At 0345 IST, the share was down by 4.77 per cent, after shedding 7 per cent at opening, in an overall market down by 1.36 per cent. Over the past 12 months, the share had gained 29 per cent.
Sales surged by 22 per cent to 107.9 billion kroner.
Novo Nordisk posted record margins for a group its size: an operating margin of 45.8 per cent, up 7.0 percentage points from a year earlier, and a net margin of 32.3 per cent, up by 2.5 points.
But the group said it didn't expect to increase its operating margin, which it saw stable around 44 per cent in the medium-term. Between 2011 and 2014 it remained between 33 and 39 per cent.
The company, which holds 47 per cent of the world insulin market, has benefitted from the steady rise of diabetes around the world.

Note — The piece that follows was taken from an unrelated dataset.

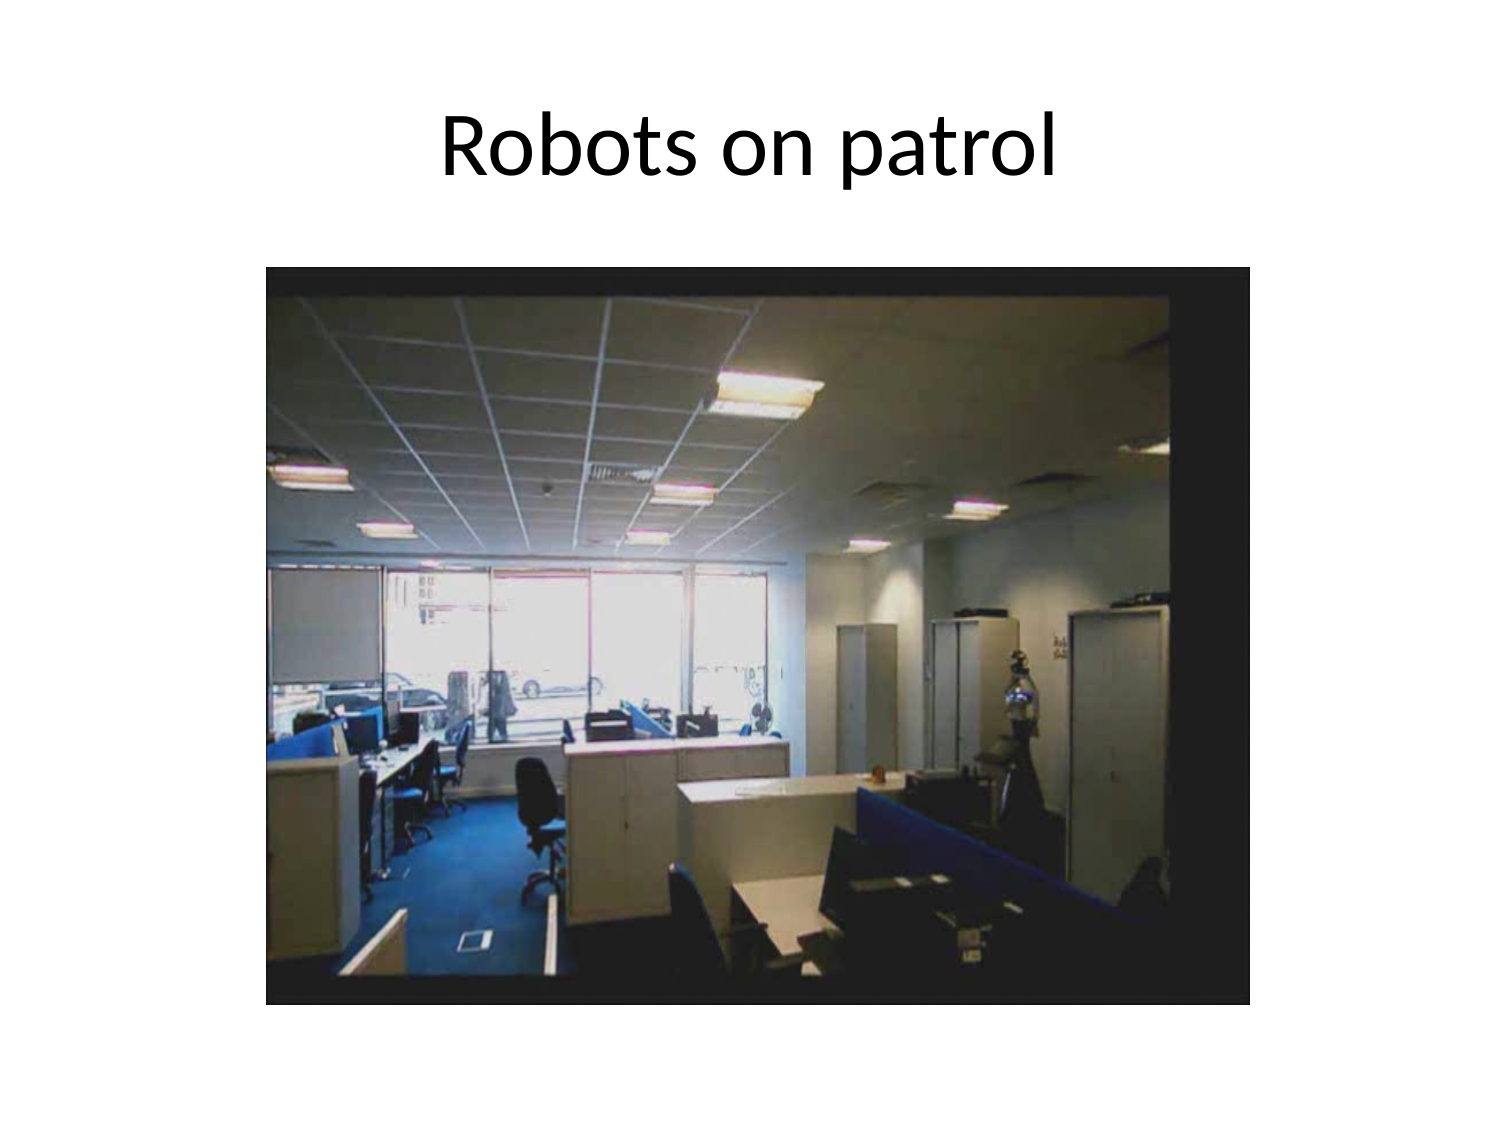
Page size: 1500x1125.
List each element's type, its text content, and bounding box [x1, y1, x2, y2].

title Robots on patrol [75, 45, 1425, 233]
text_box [265, 266, 1251, 1006]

Nine per cent of adults worldwide have been diagnosed with the disease that causes 1.5 million deaths per year, according to the World Health Organisation.
"We are very pleased with Novo Nordisk's performance in 2015 and the achievement of our four long-term financial targets. In 2016 we will continue to focus on the global launch of Tresiba," chief executive Lars Rebien Sorensen - named the best CEO in the world by the Harvard Business Review in October - said in a statement.
The company proposed a 28 per cent increase in the dividend paid out to shareholders.
Earnings in the fourth quarter alone were the weakest of the year, with a 26 per cent rise in net profit to 8.26 billion kroner.
Novo Nordisk also develops biopharmaceuticals, for hemophilia and growth hormones, a division which saw sales rise by 19 per cent.